§ Text block:
________________

The pixel PXij may include the light emitting element ED and the pixel circuit part PXC. The light emitting element ED may include a light emitting diode. The light emitting diode may include an organic light emitting material, an inorganic light emitting material, a quantum dot, or a quantum rod as its light emitting layer.
The pixel circuit part PXC may include first, second, third, fourth, fifth, sixth, and seventh transistors T1, T2, T3, T4, T5, T6, and T7 and one capacitor Cst. Each of the first to seventh transistors T1 to T7 may be a transistor including a low-temperature polycrystalline silicon (“LTPS”) semiconductor layer. Some transistors of the first to seventh transistors T1 to T7 may be a P-type transistor, and the other transistors may be an N-type transistor. As an example, each of the first, second, fifth, sixth, and seventh transistors T1, T2, T5, T6, and T7 among the first to seventh transistors T1 to T7 may be the P-type transistor, and each of the third and fourth transistors T3 and T4 may be the N-type transistor including an oxide semiconductor as its semiconductor layer. However, the configuration of the pixel circuit part PXC should not be limited to the embodiment shown in FIG. 8 . The pixel circuit part PXC shown in FIG. 8 is merely an example, and the configuration of the pixel circuit part PXC may be changed. As an example, all the first to seventh transistors T1 to T7 may be the P-type transistor or the N-type transistor.
The initialization scan line SILj, the compensation scan line SCLj, the write scan line SWLj, the black scan line SBLj, and the light emission control line EMLj may transmit a j-th initialization scan signal SIj (hereinafter, referred to as an initialization scan signal), aj-th compensation scan signal SCj (hereinafter, referred to as a compensation scan signal), a j-th write scan signal SWj (hereinafter, referred to as a write scan signal), a j-th black scan signal SBj (hereinafter, referred to as a black scan signal), and a j-th light emission control signal EMj (hereinafter, referred to as a light emission control signal) to the pixel PXij, respectively. The data line DLi may transmit a data signal Di to the pixel PXij. The data signal Di may have a voltage level corresponding to a grayscale of a corresponding input image signal among the input image signal RGB input to the display device DD (refer to FIG. 1 ). First, second, third, and fourth driving voltage lines VL1, VL2, VL3, and VL4 may transmit the first driving voltage ELVDD, the second driving voltage ELVSS, the first initialization voltage VINT, and the second initialization voltage AINT to the pixel PXij, respectively.

________________

§ Listed records:
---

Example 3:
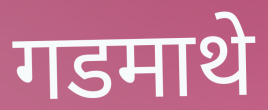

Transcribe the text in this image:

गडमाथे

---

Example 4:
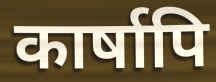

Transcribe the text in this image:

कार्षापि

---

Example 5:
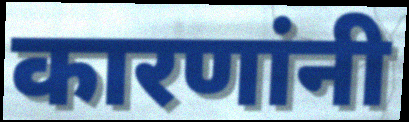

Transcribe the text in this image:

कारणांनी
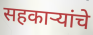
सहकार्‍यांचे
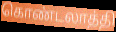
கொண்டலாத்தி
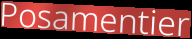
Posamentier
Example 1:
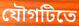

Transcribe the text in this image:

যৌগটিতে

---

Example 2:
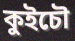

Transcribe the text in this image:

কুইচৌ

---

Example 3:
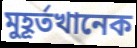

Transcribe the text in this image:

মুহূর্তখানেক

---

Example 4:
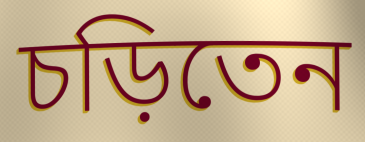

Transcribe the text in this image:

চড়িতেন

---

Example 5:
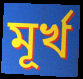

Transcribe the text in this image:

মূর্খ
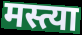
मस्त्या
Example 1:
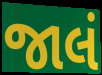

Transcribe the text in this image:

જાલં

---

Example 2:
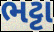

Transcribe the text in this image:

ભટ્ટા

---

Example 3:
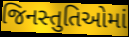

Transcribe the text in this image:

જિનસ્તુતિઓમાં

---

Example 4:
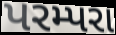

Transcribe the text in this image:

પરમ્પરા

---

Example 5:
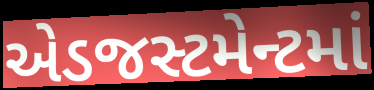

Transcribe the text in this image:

________________

§ Stated goal A: Based on the pixel circuit passage, do these statements agree with it? (i) The pixel circuit part PXC contains two capacitors. (ii) In the example given, the third and fourth transistors are N-type transistors with an oxide semiconductor layer. (iii) The data line DLi carries the second driving voltage ELVSS to the pixel. Answer yes or no for each and quote the deciding words.
§ Stated goal B: Write the next part of the pixel circuit passage, picking up after its final sentence.

§ Expected answer A:
(i) No: "and one capacitor Cst"
(ii) Yes: "each of the third and fourth transistors T3 and T4 may be the N-type transistor including an oxide semiconductor as its semiconductor layer"
(iii) No: "The data line DLi may transmit a data signal Di to the pixel PXij."

§ Expected answer B:
The first transistor T1 may include a first electrode connected to the first driving voltage line VL1 via the fifth transistor T5, a second electrode electrically connected to an anode of the light emitting element ED via the sixth transistor T6, and a gate electrode connected to one end of the capacitor Cst. The first transistor T1 may receive the data signal Di transmitted via the data line DLi according to a switching operation of the second transistor T2 and may supply a driving current Id to the light emitting element ED.
The second transistor T2 may include a first electrode connected to the data line DLi, a second electrode connected to the first electrode of the first transistor T1, and a gate electrode connected to the write scan line SWLj. The second transistor T2 may be turned on in response to the write scan signal SWj applied thereto via the write scan line SWLj and may transmit the data signal Di applied thereto via the data line DLi to the first electrode of the first transistor T1.
The third transistor T3 may include a first electrode connected to the second electrode of the first transistor T1, a second electrode connected to the gate electrode of the first transistor T1, and a gate electrode connected to the compensation scan line SCLj. The third transistor T3 may be turned on in response to the compensation scan signal SCj applied thereto via the compensation scan line SCLj and may connect the gate electrode and the second electrode of the first transistor T1 to each other to allow the first transistor T1 to be connected in a diode configuration.
The fourth transistor T4 may include a first electrode connected to the gate electrode of the first transistor T1, a second electrode connected to the third driving voltage line VL3 to which the first initialization voltage VINT is transmitted, and a gate electrode connected to the initialization scan line SILj. The fourth transistor T4 may be turned on in response to the initialization scan signal SIj applied thereto via the initialization scan line SILj and may transmit the first initialization voltage VINT to the gate electrode of the first transistor T1 to perform an initialization operation that initializes a voltage of the gate electrode of the first transistor T1.
The fifth transistor T5 may include a first electrode connected to the first driving voltage line VL1, a second electrode connected to the first electrode of the first transistor T1, and a gate electrode connected to the light emission control line EMLj.
The sixth transistor T6 may include a first electrode connected to the second electrode of the first transistor T1, a second electrode connected to the anode of the light emitting element ED, and a gate electrode connected to the light emission control line EMLj.
The fifth transistor T5 and the sixth transistor T6 may be substantially simultaneously turned on in response to the light emission control signal EMj applied thereto via the light emission control line EMLj. The first driving voltage ELVDD applied via the turned-on fifth transistor T5 may be compensated for by the first transistor T1 connected in the diode configuration and may be transmitted to the light emitting element ED.
The seventh transistor T7 may include a first electrode connected to the second electrode of the sixth transistor T6, a second electrode connected to the fourth driving voltage line VL4 to which the second initialization voltage AINT is transmitted, and a gate electrode connected to the black scan line SBLj.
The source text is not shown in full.